Yuca dishes around the world
You will find carimañolas, a popular type of yuca fritters, in Colombia and Panama.
You will find other types of yuca fritters, known as nuegados in Nicaragua and El Salvador.
Buñuelos from the Dominican Republic are traditional donuts that are often served during festive season. In some recipes, yuca fritters are dunked in sweet syrup.
Another popular food, yuca frita is popular in all Latin countries. Fried yucas are eaten with a spicy sauce called llajwa in Eastern Bolivia or as a side to hamburgers and steak, just like the regular fries in the West. Sometimes, they include cheese and choclo, a variety of large kernel corn from the Andes region.
In the Caribbean, and specially in the Solomon Islands, you will find a cassava pudding, that can be served sweet or as a side to grilled fish.
Cassava is not limited to the South American nations. It is highly used in South and Southeast Asia, as well as Africa. In India, tapioca pearls, made from cassava starch are a common ingredient. They are used in desserts like kheer, and they are obviously also used to make boba in the popular Taiwan boba tea (or bubble tea).
This tuber root seems to have a special place in the Latino community and is used extensively in cooking.

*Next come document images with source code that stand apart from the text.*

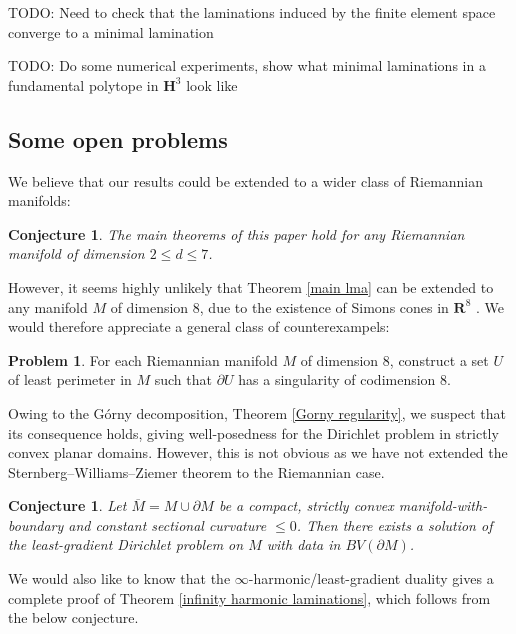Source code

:\documentclass[reqno,12pt,letterpaper]{amsart}
\newcommand{\RR}{\mathbf{R}}
\newcommand{\Hyp}{\mathbf H}
\newtheorem{conjecture}[theorem]{Conjecture}
\theoremstyle{definition}
\newtheorem{problem}[theorem]{Problem}
\numberwithin{equation}{section}
\begin{document}
TODO: Need to check that the laminations induced by the finite element space converge to a minimal lamination

TODO: Do some numerical experiments, show what minimal laminations in a fundamental polytope in $\Hyp^3$ look like



\subsection{Some open problems}
We believe that our results could be extended to a wider class of Riemannian manifolds:

\begin{conjecture}\label{main conj}
The main theorems of this paper hold for any Riemannian manifold of dimension $2 \leq d \leq 7$.
\end{conjecture}

However, it seems highly unlikely that Theorem \ref{main lma} can be extended to any manifold $M$ of dimension $8$, due to the existence of Simons cones in $\RR^8$ \cite[Theorem A]{BOMBIERI1969}.
We would therefore appreciate a general class of counterexampels:

\begin{problem}
For each Riemannian manifold $M$ of dimension $8$, construct a set $U$ of least perimeter in $M$ such that $\partial U$ has a singularity of codimension $8$.
\end{problem}

Owing to the G\'orny decomposition, Theorem \ref{Gorny regularity}, we suspect that its consequence \cite[Theorem 1.1]{górny2017planar} holds, giving well-posedness for the Dirichlet problem in strictly convex planar domains.
However, this is not obvious as we have not extended the Sternberg--Williams--Ziemer theorem \cite{ZiemerWilliamsSternberg1992} to the Riemannian case.

\begin{conjecture}
Let $\overline M = M \cup \partial M$ be a compact, strictly convex manifold-with-boundary and constant sectional curvature $\leq 0$.
Then there exists a solution of the least-gradient Dirichlet problem on $M$ with data in $BV(\partial M)$.
\end{conjecture}

We would also like to know that the $\infty$-harmonic/least-gradient duality gives a complete proof of Theorem \ref{infinity harmonic laminations}, which follows from the below conjecture.
\end{document}
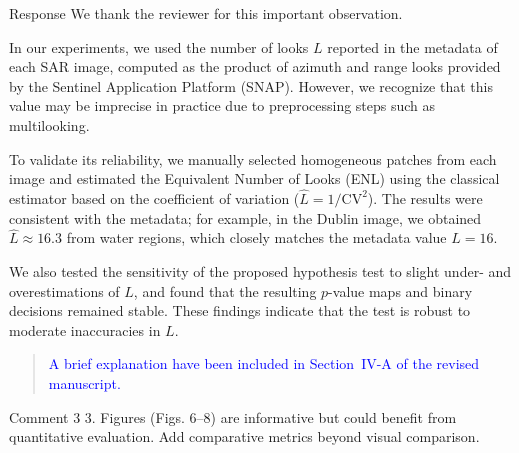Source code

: \documentclass[11pt]{report}
\begin{document}
\begin{responsebox}{Response}
We thank the reviewer for this important observation.

In our experiments, we used the number of looks $L$ reported in the metadata of each SAR image, computed as the product of azimuth and range looks provided by the Sentinel Application Platform (SNAP). However, we recognize that this value may be imprecise in practice due to preprocessing steps such as multilooking.

To validate its reliability, we manually selected homogeneous patches from each image and estimated the Equivalent Number of Looks (ENL) using the classical estimator based on the coefficient of variation ($\widehat{L} = 1/\text{CV}^2$). The results were consistent with the metadata; for example, in the Dublin image, we obtained $\widehat{L} \approx 16.3$ from water regions, which closely matches the metadata value $L = 16$.

We also tested the sensitivity of the proposed hypothesis test to slight under- and overestimations of $L$, and found that the resulting $p$-value maps and binary decisions remained stable. These findings indicate that the test is robust to moderate inaccuracies in $L$.


\begin{quote}
	\textcolor{blue}{
		A brief explanation  have been included in Section~IV-A of the revised manuscript. }

\end{quote}

\end{responsebox}


	
\begin{reviewbox}{Comment 3}
3. Figures (Figs. 6–8) are informative but could benefit from quantitative evaluation. Add comparative metrics beyond visual comparison.
\end{reviewbox}
\end{document}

This recipe is validated by our Bolivian culinary expert, Lizet Flores de Bowen. You can find Lizet on her bilingual food blog Chipa by the Dozen.
- 3 lb cassava
- 1 lb mozzarella (or similar cheese), grated
- 1 lb hard cheese (e.g. Edam or Gouda), grated
- 2 tablespoons butter
- 1½ tablespoon milk (warm)
- 1 egg , slightly beaten
Wash the cassava roots thoroughly and peel them, then cut into small cubes.
Rinse under cold water. Place the cassava in a saucepan and cover with cold water, then add salt and bring to a boil. Simmer for about 35 minutes.
Drain and purée cassava with a potato masher.
Mix the cassava and the grated cheeses and knead them by hand.
While kneading, add the butter, egg, and milk gradually. The cheeses are salty, so season lightly with salt.
Knead well until obtaining a homogeneous and slightly firm dough.
Divide the mixture in 8 to 10 balls.
Spread the balls of mashed cassava around half of each skewer, leaving a small empty space at the top of the skewer.
Place the skewers on a hot grill or griddle until the cassava is golden brown.
Once the sonsos de yuca are golden brown and hot, place them on a flat surface to let them cool slightly before eating.